What is needed: Copy each line from the data that has the word "wash" in it.

────────────────────

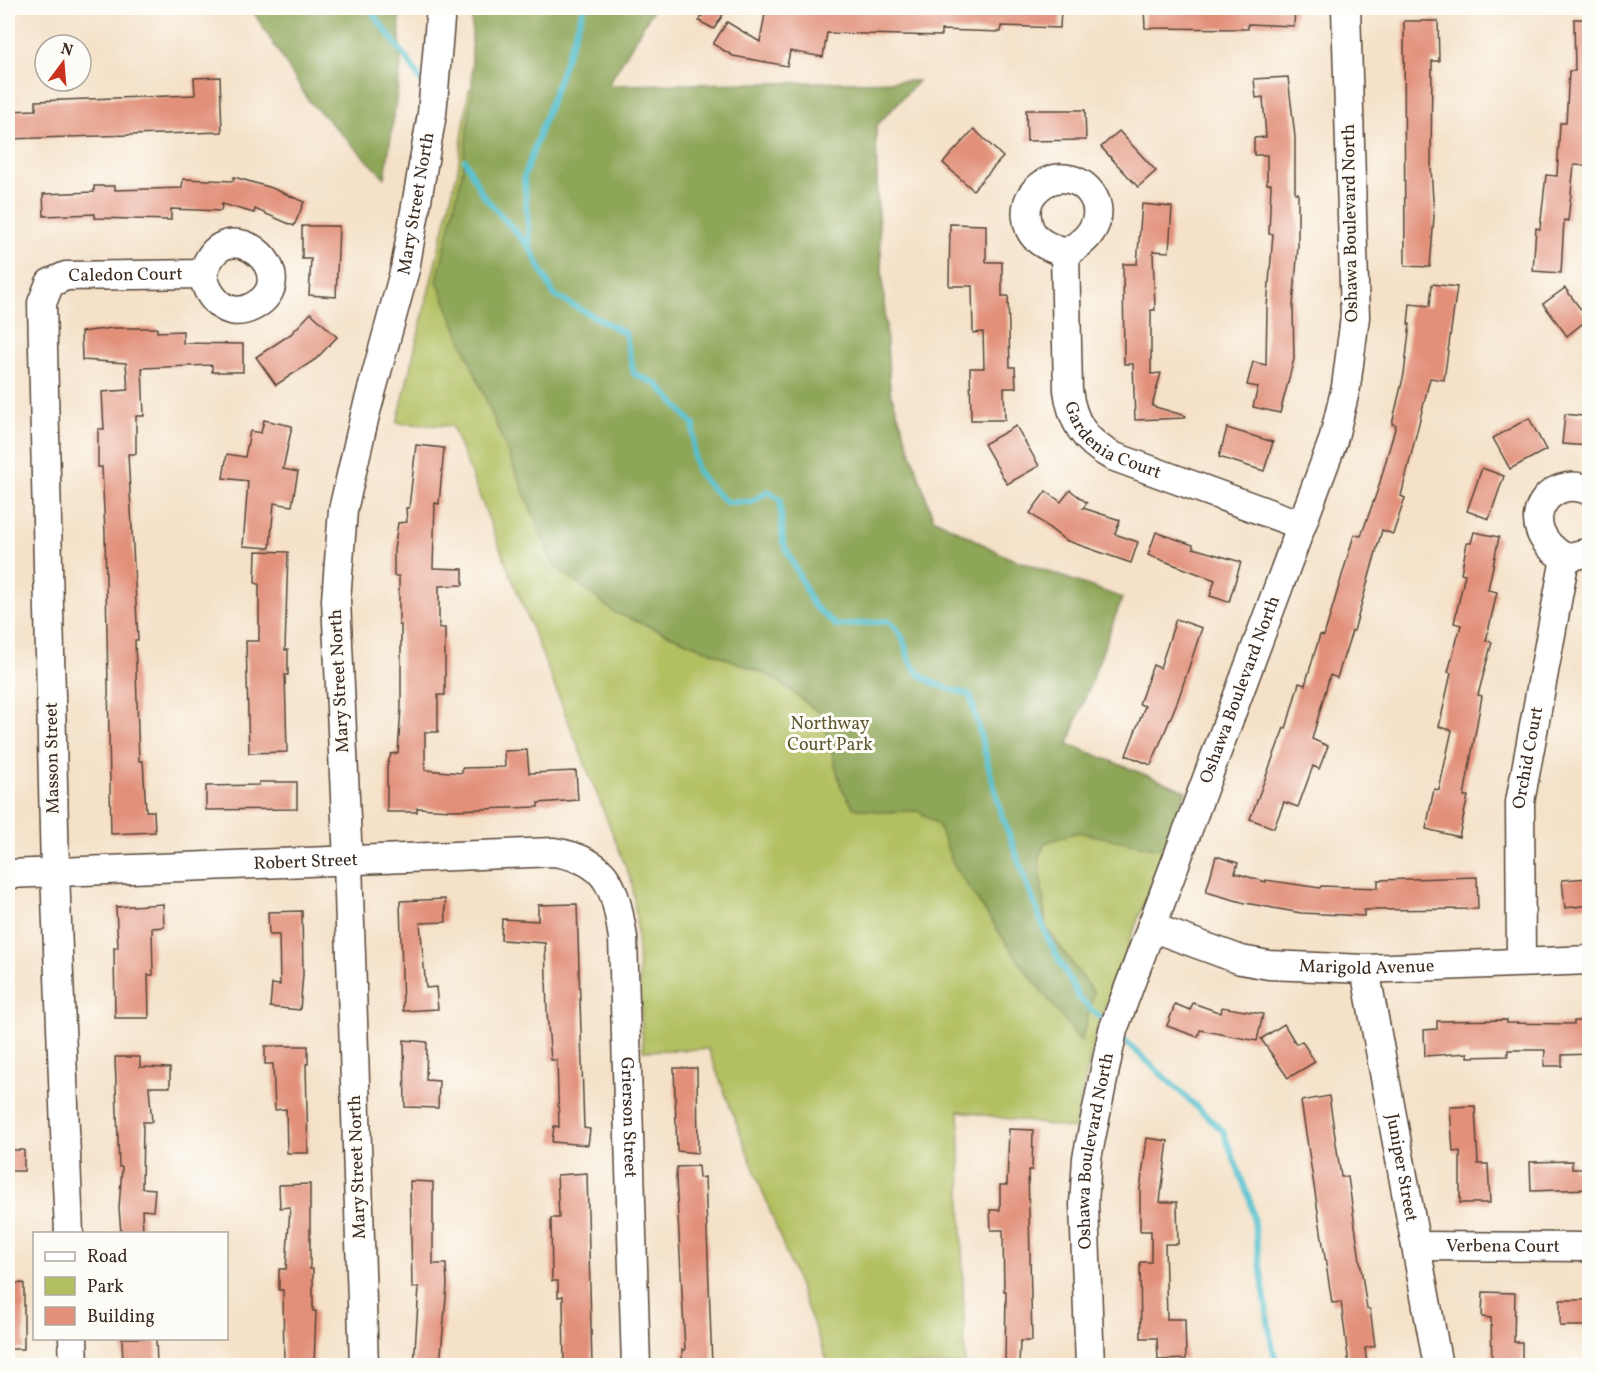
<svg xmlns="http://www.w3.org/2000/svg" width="1597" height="1373" viewBox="0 0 1597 1373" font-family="Vollkorn,serif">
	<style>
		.green { fill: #b3c062; stroke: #777540; stroke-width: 1.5 }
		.forest { fill: #8ea658; stroke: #64683b; stroke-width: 1.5 }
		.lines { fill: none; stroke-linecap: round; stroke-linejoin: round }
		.stream { stroke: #53bfcd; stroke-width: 6 }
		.building { fill: #e29079 }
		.minor-casing { stroke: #574537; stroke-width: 31 }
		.minor { stroke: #fff; stroke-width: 28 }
		.labels { text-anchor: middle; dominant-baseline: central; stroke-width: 6; stroke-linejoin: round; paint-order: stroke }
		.street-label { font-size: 18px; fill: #3b2a1e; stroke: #fdfcf7 }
		.park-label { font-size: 18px; fill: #5f5732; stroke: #fdfcf7 }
	</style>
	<rect width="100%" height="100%" fill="#fdfcf7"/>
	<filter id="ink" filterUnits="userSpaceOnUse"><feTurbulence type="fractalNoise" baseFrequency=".0167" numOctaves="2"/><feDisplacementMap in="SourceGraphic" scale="12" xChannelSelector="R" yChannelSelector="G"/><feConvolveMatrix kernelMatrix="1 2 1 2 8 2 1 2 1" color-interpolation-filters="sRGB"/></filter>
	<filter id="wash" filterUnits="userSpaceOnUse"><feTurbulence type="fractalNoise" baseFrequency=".008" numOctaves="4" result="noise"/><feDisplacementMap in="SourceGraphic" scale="24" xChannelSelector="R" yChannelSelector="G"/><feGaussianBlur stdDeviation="1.35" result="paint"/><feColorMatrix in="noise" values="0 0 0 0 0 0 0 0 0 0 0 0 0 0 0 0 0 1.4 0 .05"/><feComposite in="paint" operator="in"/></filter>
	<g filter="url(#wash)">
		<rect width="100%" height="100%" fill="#f4e1c7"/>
		<!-- green -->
		<path class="green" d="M918,81l-42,45 1,70 13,195 43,127 74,39 115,41 -54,146 118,47 -88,235 -24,103 -115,-18 6,254h-136l-121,-316 -65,2 -7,-134 -4,-34 -180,-457 -55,-3 61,-254 11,-80z"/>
		<!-- forest -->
		<g class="forest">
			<path d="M251,8h148l2,58 -16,112 -76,-77z"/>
			<path d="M472,8h182l-46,77 310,-4 -42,45 1,70 13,195 43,127 74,39 115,41 -54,146 118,47 -23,59 -85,-18 -33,11 -6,14 7,71 48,65 -13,49 -61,-79 -66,-97 -16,-41 -20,-14 -33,1 -31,-4 -13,-21 -19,-72 -50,-38 -158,-65 -60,-47 -117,-284 25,-108 10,-80z"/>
		</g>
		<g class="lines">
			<!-- stream -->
			<g class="stream">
				<path d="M369,8l43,58 10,17"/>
				<path d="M465,160l17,34 48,54 24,47 71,38 9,41 23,10 37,41c-2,45 -1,46 32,77h26l16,-11 12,8 3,43 30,63 24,21 51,-5c23,19 14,31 27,48 13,16 37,20 55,26l31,118 46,124 32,61 22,20"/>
				<path d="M530,248l-6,-71 60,-169"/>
				<path d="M1125,1041l98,90 28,72 20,137 6,26"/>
			</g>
		</g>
		<g id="blocks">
			<!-- building -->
			<g class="building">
				<path d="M707,8h20l-13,21 -15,-8z"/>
				<path d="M766,8h295l-1,20 -59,-2v6l-60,-2v6l-114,-3 -4,24 -33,-6 -3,15 -54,-10 -20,-12 14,-22 33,20z"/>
				<path d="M1144,8h151l-1,18 -46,-2v5l-103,-1z"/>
				<path d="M1574,19h16v147l-16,-1 -6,56 -4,-1 -3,53 -28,-2 3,-43 4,1 6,-54 11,1 3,-53h6l3,-52h6z"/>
				<path d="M1404,21h34l1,40h-7l-1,106 3,50 -4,50 -25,-1z"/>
				<path d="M220,77l2,55 -214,7v-28l28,-1v-9l159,-6 -1,-17z"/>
				<path d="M1288,77l7,60v56h3v54l-5,59 1,53 -14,54 -27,-6 5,-20 -11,-2 6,-23 13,3 1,-58 6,-73h-4l2,-50h-4v-29h-13v-17l12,-1 -3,-40 -7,1 -2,-19z"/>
				<path d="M1026,110h59l1,30 -59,1z"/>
				<path d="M974,129l29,28 -30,33 -30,-27z"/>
				<path d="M1119,131l37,40 -18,16 -37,-40z"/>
				<path d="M234,177l38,11 32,14 -10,24 -39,-17 -1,4 -32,-9 -1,7 -50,-2v11l-76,-2v-4l-51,2 -1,-22 51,-2v-6h21v4l67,-2 1,-9 50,2z"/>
				<path d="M1142,204l30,3 -3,45 -16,-1 2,59h-4v64l10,-1 -9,33 34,10 -1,2 -50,2 -2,-56h-9l-1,-100h14z"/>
				<path d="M950,224l36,1v37h16v34h6l2,71h5l1,21h-12l1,32h-34l-1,-52h14l-1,-36 -10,1 -1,-47h-23z"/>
				<path d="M302,226h37l-3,71 -27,-2 2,-36h-9z"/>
				<path d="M1432,284l25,3 -13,93 -14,-2 -29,118 4,2 -12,36 -11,-4 -28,101h-2l-15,47 -7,-3 -18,64 16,7 -9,23 -6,-3 -15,41 -14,-5 -10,26 -24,-9 34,-91 2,1 13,-46 6,2 15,-50 4,1 30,-101 7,1 17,-47 18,-64 -4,-1 12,-50 6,-50h-2l2,-20 20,2z"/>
				<path d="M1565,288l23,31 -21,17 -24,-32z"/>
				<path d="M311,313l26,24 -21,22 -40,26 -20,-28 35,-23z"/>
				<path d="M113,328h44v4l26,-1v12l60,1v28h-31v-7l-70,3 2,48h-8v38h-8l10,186h-3l4,121h4l3,50h8l1,21 -44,2 -6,-301 -3,-66h-4v-38h6l-2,-37 26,-2 -2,-27 -44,-3 -1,-28z"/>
				<path d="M1565,414l25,3v29l-28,-2z"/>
				<path d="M1529,418l17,32 -36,19 -17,-31z"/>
				<path d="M264,420l28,6 -9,43 15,3 -6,34 -18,-3 -4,45 -27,-2 5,-65 -25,-3 4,-24 18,3 5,-26 11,2z"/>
				<path d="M1016,426l23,40 -32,18 -23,-40z"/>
				<path d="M1227,428l46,14 -9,29 -45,-14z"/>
				<path d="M416,445l28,3 -5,56 -4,-1 -2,65 30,1v16l-24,1v42h6v67h-7v37h-13v38l37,3v-5l43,-1 -1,-16 23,-1 2,23 47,-2 2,29 -40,3v4l-86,3 -35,-2v4h-30v-46l4,-12 7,-1 3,-46v-82h-2v-49h-5v-26l4,-27 9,-1 -1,-14h3z"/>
				<path d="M1482,468l22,8 -15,43 -22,-8z"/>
				<path d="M1070,490l17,13 -4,5 37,12 -5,14 23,8 -7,21 -66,-23 -35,-27 16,-22 15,11z"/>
				<path d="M1156,532l37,13v3l48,14 -12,40 -19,-6 5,-16 -67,-25z"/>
				<path d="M1474,532l25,5 -11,53 9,2 -11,49 6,1 -14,53 4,1 -18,100h4l-9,41 -33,-8 8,-40 5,1 13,-60 -13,-3 12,-54 -3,-1 13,-47 -7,-2 11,-49 -4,-1 6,-30h4z"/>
				<path d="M256,551l32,1 -3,98h3v25h-3l2,77 -38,1 -3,-112h13v-57l-4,-1z"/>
				<path d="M1176,619l26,9 -24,72 -27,65 -25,-10 19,-49 -6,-2 14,-39 7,3z"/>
				<path d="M259,782h38v27l-91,1v-24l53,-1z"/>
				<path d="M1216,856l22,7 -3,10 31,9v-2l54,8 1,-2 57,2v-8l99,-3 1,32 -114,1v6l-63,-3 -56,-10 -39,-11z"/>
				<path d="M1590,878v27l-25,3 -3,-28z"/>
				<path d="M445,899l1,23 -26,1 6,65 10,-1 2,22 -35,2 -3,-110z"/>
				<path d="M163,904l1,23 -12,1 1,47h-5l1,43h-34l-1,-70h4l-2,-41z"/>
				<path d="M577,904l7,224 6,1 -2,16 -36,-3 2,-16 5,1 -2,-67h-6l-4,-47 -2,-70 -44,-3 1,-21 36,2v-16z"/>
				<path d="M302,911l1,63 -3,36 -30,-3 2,-23 8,1 -1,-50h-10l-1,-23z"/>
				<path d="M1193,1003l28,10 1,-6 41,7 -6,27 -57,-11 -2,7 -31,-11 8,-22 15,6z"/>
				<path d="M1507,1020v3l67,1v-3h16v33l-28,1v11h-18l1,-16h-37v6l-40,1v-4l-43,3 -1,-26 13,-1v-8z"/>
				<path d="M1284,1024l12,20 6,-3 13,21 -27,16 -27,-39z"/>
				<path d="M404,1040l23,2 -1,38 13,1 -1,27 -33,-1z"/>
				<path d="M265,1046h43v18h-2l2,89h-21l-1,-44 -11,1 -2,-46h-8z"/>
				<path d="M115,1057h25v10l30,1v19h-21l3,35h-9l-1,66 13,1 -2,22 -11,-1 1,23h-22l-2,-25 3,-41h-3z"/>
				<path d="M674,1068h23l1,85 -21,-2z"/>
				<path d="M1329,1096l12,81h7l19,132h3l5,37 -10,2 2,17h-18l-8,-63 -9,1 -31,-202z"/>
				<path d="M1475,1106l3,58h10l2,39h-30v-52l-7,1 -3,-45z"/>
				<path d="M1009,1129l24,1 -1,40h-4l4,171h-12l-1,24h-14l1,-74h-2l-1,-61h-12l-1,-20h10v-25h7z"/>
				<path d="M1147,1138l21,3 -8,61h17l1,42h-13l2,75h18l1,40 -28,1 -1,-22h-16l-1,-76h11v-31h-11v-42z"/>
				<rect x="8" y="1150" width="16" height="21"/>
				<path d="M1572,1161v8h18v20l-59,2 -1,-29z"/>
				<path d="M698,1166l1,12 6,-1 7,188h-30v-15h3l-9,-172 1,-11z"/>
				<path d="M587,1173l5,192h-28l-1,-69 -5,1v-16h-6l-1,-63h8l-2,-43z"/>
				<path d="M410,1181l23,1v82h13l1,22 -7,79h-26l5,-78 -7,1z"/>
				<path d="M310,1184v85h3v42h3l-2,54h-30l-1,-75h-4v-21h7l4,-62 -10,1 -1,-23z"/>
				<path d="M24,1283v66h-16v-65z"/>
				<path d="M1483,1292l32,1 -1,49h8v23h-30l-1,-47 -9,-1z"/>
				<rect x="1560" y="1300" width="30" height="26"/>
				<path d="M122,1338h34l1,27h-34z"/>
			</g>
		</g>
	</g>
	<g filter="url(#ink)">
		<use href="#blocks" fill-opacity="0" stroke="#574537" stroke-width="1.5"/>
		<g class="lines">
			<!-- minor casing -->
			<g class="minor-casing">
				<g id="minor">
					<path id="s1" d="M1065,253c70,-36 10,-100 -28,-64 -8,7 -12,19 -10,29 2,22 20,29 38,35l3,137c4,31 16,51 44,66l189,69"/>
					<path d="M1590,491c-40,-20 -80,34 -25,67l25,-6"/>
					<path id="s2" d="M8,874l546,-22c56,9 61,36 69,86l13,428"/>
					<path id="s3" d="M1151,927l90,33 28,5 96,4 225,-9"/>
					<path id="s4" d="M1521,961l-1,-159 45,-244"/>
					<path id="s5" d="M1365,969l73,397"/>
					<path id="s6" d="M69,1234l-14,-362 -13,-569 8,-20 16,-7 137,-2c21,-73 107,4 49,33 -26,13 -45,-10 -49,-33"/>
					<path id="s7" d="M1416,1246l174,1"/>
					<path d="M73,1338l1,28"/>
					<path id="s8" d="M364,1366l-16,-504 -12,-262 7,-90 22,-95 40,-146 27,-155 9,-106"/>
					<path id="s9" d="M1090,1366l-6,-162 3,-46 26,-128 220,-589 13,-54 9,-70 -9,-309"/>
				</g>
			</g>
			<!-- minor -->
			<use href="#minor" class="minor"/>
		</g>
	</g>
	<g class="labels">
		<!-- street labels -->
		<g class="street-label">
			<text stroke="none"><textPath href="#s8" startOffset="1172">Mary Street North</textPath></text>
			<text transform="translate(1351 223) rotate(-91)">Oshawa Boulevard North</text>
			<text stroke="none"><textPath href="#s6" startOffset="1030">Caledon Court</textPath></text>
			<text stroke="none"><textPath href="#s1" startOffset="434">Gardenia Court</textPath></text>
			<text transform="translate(340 681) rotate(-93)">Mary Street North</text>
			<text stroke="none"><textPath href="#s9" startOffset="702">Oshawa Boulevard North</textPath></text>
			<text transform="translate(53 758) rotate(-91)">Masson Street</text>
			<text stroke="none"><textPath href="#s4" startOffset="204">Orchid Court</textPath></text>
			<text stroke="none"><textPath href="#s2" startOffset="298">Robert Street</textPath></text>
			<text stroke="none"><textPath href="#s3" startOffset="222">Marigold Avenue</textPath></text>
			<text stroke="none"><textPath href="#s2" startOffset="848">Grierson Street</textPath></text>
			<text stroke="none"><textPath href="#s9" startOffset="216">Oshawa Boulevard North</textPath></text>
			<text transform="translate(358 1167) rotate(-92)">Mary Street North</text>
			<text stroke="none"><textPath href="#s5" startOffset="202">Juniper Street</textPath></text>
			<text stroke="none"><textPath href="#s7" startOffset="87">Verbena Court</textPath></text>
		</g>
		<!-- park labels -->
		<g class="park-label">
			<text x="830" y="724">Northway<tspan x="830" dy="21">Court Park</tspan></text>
		</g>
	</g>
	<!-- margin -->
	<rect width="1597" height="1373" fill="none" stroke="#fdfcf7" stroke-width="30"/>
	<!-- legend -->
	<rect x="33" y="1232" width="195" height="108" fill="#fdfcf7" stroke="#afa8a0" stroke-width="1.5"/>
	<rect x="45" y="1252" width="30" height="9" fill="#ffffff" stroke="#afa8a0" stroke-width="1.5"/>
	<text x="87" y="1262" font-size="18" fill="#3b2a1e">Road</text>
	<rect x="45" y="1277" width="30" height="18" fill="#b3c062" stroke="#afa8a0" stroke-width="1.5"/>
	<text x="87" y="1292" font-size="18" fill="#3b2a1e">Park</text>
	<rect x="45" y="1307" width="30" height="18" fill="#e29079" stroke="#afa8a0" stroke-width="1.5"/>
	<text x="87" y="1322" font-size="18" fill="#3b2a1e">Building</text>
	<!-- north arrow -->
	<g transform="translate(63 63) rotate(16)"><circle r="28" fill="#fdfcf7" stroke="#afa8a0" stroke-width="1.5"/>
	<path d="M0-4.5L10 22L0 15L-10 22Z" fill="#c8321e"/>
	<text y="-9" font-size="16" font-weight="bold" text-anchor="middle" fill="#3b2a1e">N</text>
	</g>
</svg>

────────────────────

Solved problem:
	<filter id="wash" filterUnits="userSpaceOnUse"><feTurbulence type="fractalNoise" baseFrequency=".008" numOctaves="4" result="noise"/><feDisplacementMap in="SourceGraphic" scale="24" xChannelSelector="R" yChannelSelector="G"/><feGaussianBlur stdDeviation="1.35" result="paint"/><feColorMatrix in="noise" values="0 0 0 0 0 0 0 0 0 0 0 0 0 0 0 0 0 1.4 0 .05"/><feComposite in="paint" operator="in"/></filter>
	<g filter="url(#wash)">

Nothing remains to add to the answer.